China’s industrial-output, investment and retail-sales growth cooled more than estimated in January and February, signaling an economic slowdown that makes the government’s 2014 expansion target harder to reach.
Factory production rose 8.6 percent in the two-month period from a year earlier, the National Bureau of Statistics said today in Beijing, the weakest start to a year since 2009. Retail sales advanced 11.8 percent, the slowest pace for the period since 2004, while the 17.9 percent increase in fixed-asset investment was a 13-year low for the months.
Hong Kong stocks fell and copper extended declines following the data, which came two hours after Premier Li Keqiang indicated he was confident the nation would meet what he said was a flexible growth target of “about” 7.5 percent. The slowdown may test the Communist Party’s commitment to give market forces a bigger role in the world’s second-largest economy while confronting overcapacity, debt and pollution.
“This is a very fast deceleration,” said Yao Wei, China economist at Societe Generale SA in Hong Kong, ranked as the most accurate forecaster of China’s gross domestic product by Bloomberg. “This is really beyond the tolerance of the Chinese government. As a result, I think they will cut the required reserve ratio quite soon or do some easing.”

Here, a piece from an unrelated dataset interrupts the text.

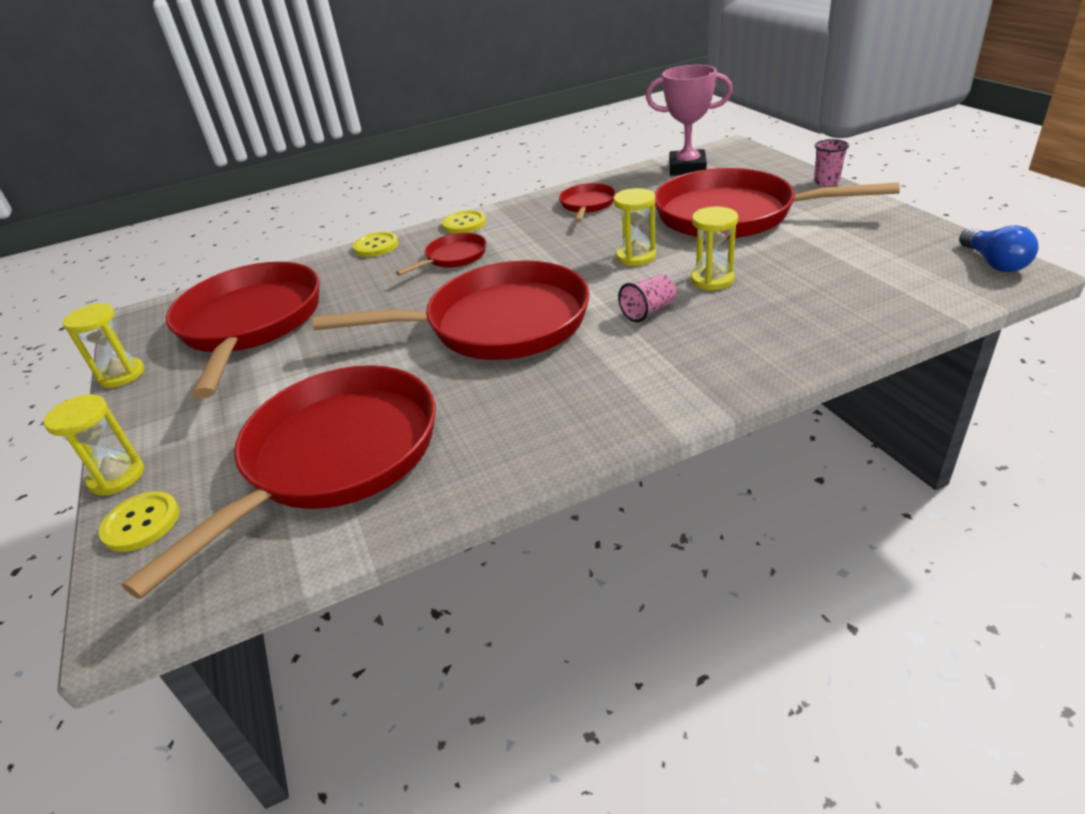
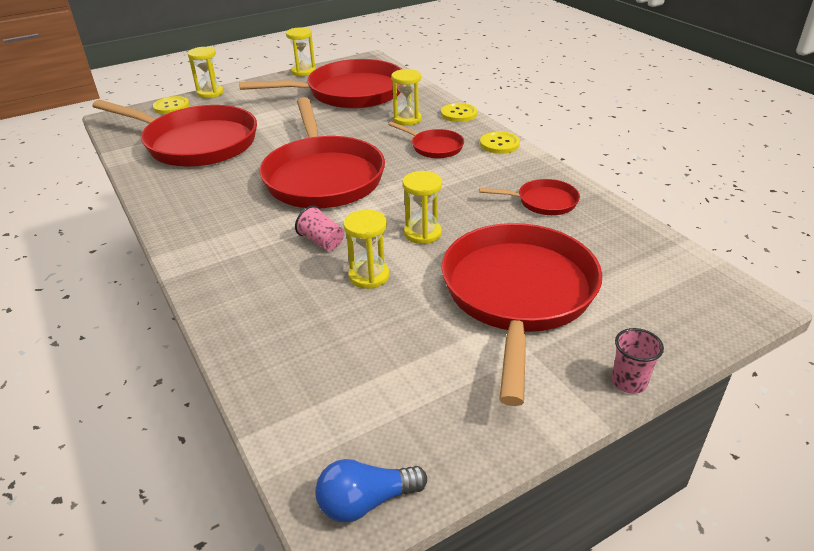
camera: 80 degrees right, 0 degrees up
(369, 277) = (407, 119): none -> yellow hourglass
(687, 168) = (660, 265): pink trophy -> none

Such a reduction could happen “within a few days” if the government wants to achieve 7.5 percent expansion, Yao said.
Hong Kong’s Hang Seng Index fell 0.7 percent at 3:16 p.m. local time after rising as much as 0.6 percent earlier in the day. The Shanghai Composite Index, which pared gains after the reports, closed 1.1 percent higher.
China combines data for industrial output, retail sales and fixed-asset investment for January and February, citing distortions from the weeklong Lunar New Year holiday, whose timing differs each year.

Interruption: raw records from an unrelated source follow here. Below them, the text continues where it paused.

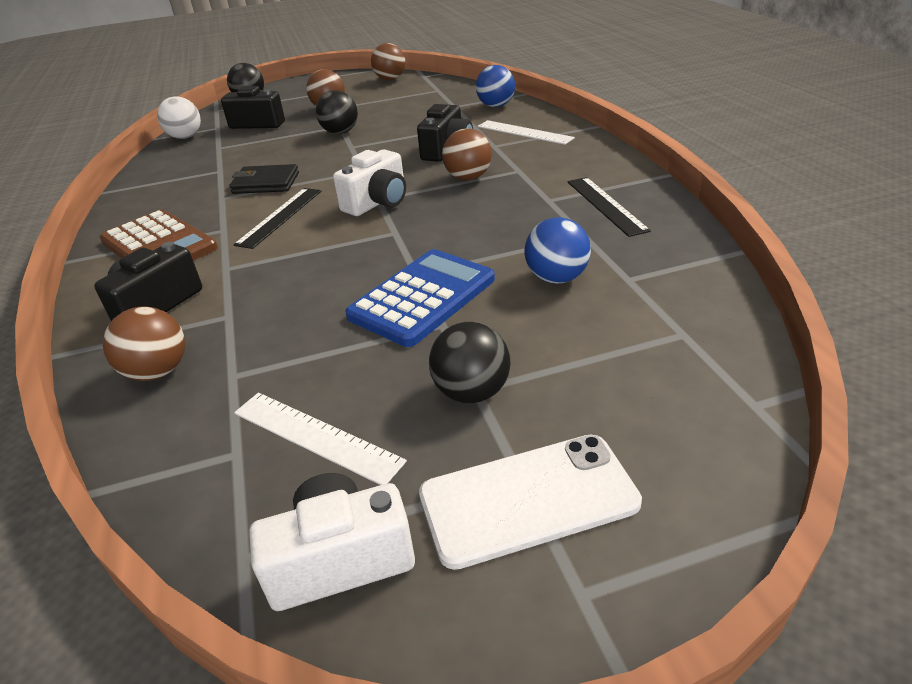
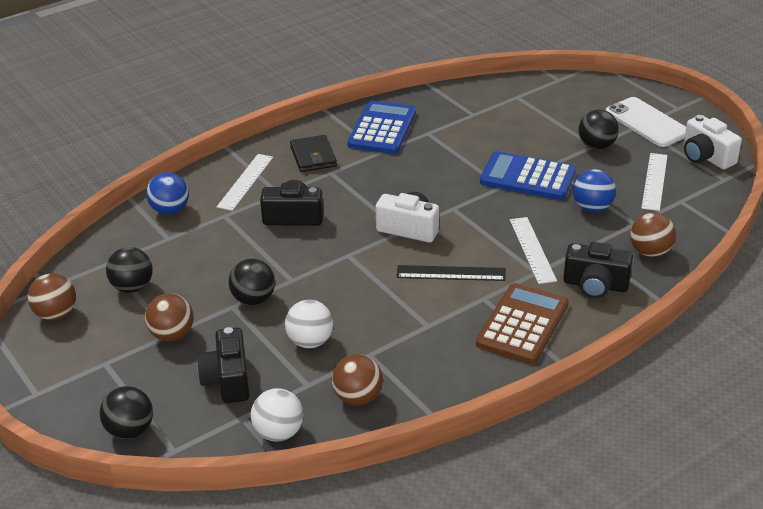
camera: 110 degrees left, 0 degrees up
(263, 150) = (310, 342): none -> white ball
(266, 183) = (390, 307): black wallet -> black wallet (313, 156)
(266, 272) = (532, 250): none -> white ruler
(399, 97) = (132, 287): none -> black ball
(468, 177) = (351, 193): brown ball -> brown ball (358, 398)
(556, 278) = (483, 136): blue ball -> blue ball (592, 207)
(606, 205) = (382, 129): black ruler -> blue calculator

Factory-production growth compared with the 9.5 percent median projection of analysts surveyed by Bloomberg News and a 9.7 percent advance in December. Retail sales were projected to rise 13.5 percent. They increased 13.6 percent in December.
The median estimate for fixed-asset investment growth was 19.4 percent, after a 2013 full-year pace of 19.6 percent and 21.2 percent in the first two months of last year.
“The fairly dramatic slowdown is unusual in Chinese economic history of the last decade” and today’s figures are “shockingly weak,” Dariusz Kowalczyk, senior economist and strategist at Credit Agricole CIB in Hong Kong, said in a note. “It points to a major deceleration of momentum in the beginning of 2014.”
Previously released data for February showed exports unexpectedly plunged by the most since the global financial crisis, producer-price deflation deepened and credit growth trailed estimates.
Data today from the statistics bureau also showed that the value of homes sold fell 5 percent from the same two months a year earlier. That compared with an almost doubling in sales in the first two months of 2013.
China Lodging Group Ltd., a Shanghai-based hotel-chain operator, said its occupancy rate dropped to 90 percent in the fourth quarter from 92.1 percent a year earlier, mainly due to a “soft and still recovering” economy, according to a March 11 statement.
“Since we say the GDP growth target is about 7.5 percent, ‘about’ means it has a certain degree of flexibility,” Li said at a press briefing in Beijing today after the end of the annual meeting of the National People’s Congress, referring to gross domestic product. “A bit higher or a bit lower, we have a level of tolerance here.”
The government cares more about jobs and ensuring people’s livelihoods rather than the pace of growth, Li said.
Credit Agricole’s Kowalczyk said Li’s highlighting of the “soft nature” of the target “will give him some flexibility to absorb the current slowdown without automatically reaching for stimulus measures as he would have in the past.”
China was able to realize last year’s economic targets without using short-term stimulus measures, Li said today. “Why will we be unable to do so this year?” he asked.
Li said earlier this month that pollution is a major concern, pledging to “declare war” on smog and close coal-fired furnaces. The country will reduce emissions and impose a ceiling on energy consumption, Li said in his work report to the NPC.
The yuan has weakened about 1.4 percent against the dollar this year, while the benchmark money-market rate this week touched the lowest level since March 2013. Yuan trading in Hong Kong’s offshore market trimmed gains to 0.07 percent following today’s data, after rising as much as 0.23 percent earlier.
China’s seven-day repurchase rate rose today, halting a five-day decline, after the central bank stepped up draining of excess cash from the financial system. The rate climbed 28.5 basis points to 2.51 percent as of 2:49 p.m. local time.
“Premier Li will have to allow further policy easing,” said Liu Li-Gang, head of Greater China economics at Australia & New Zealand Banking Group Ltd. in Hong Kong, estimating the data suggest growth about 7 percent. “It is perhaps the time” for the central bank to contemplate cutting interest rates or banks’ reserve requirements, since it’s unclear if China can sustain easier conditions in money markets and a weakening of the exchange rate, Liu said.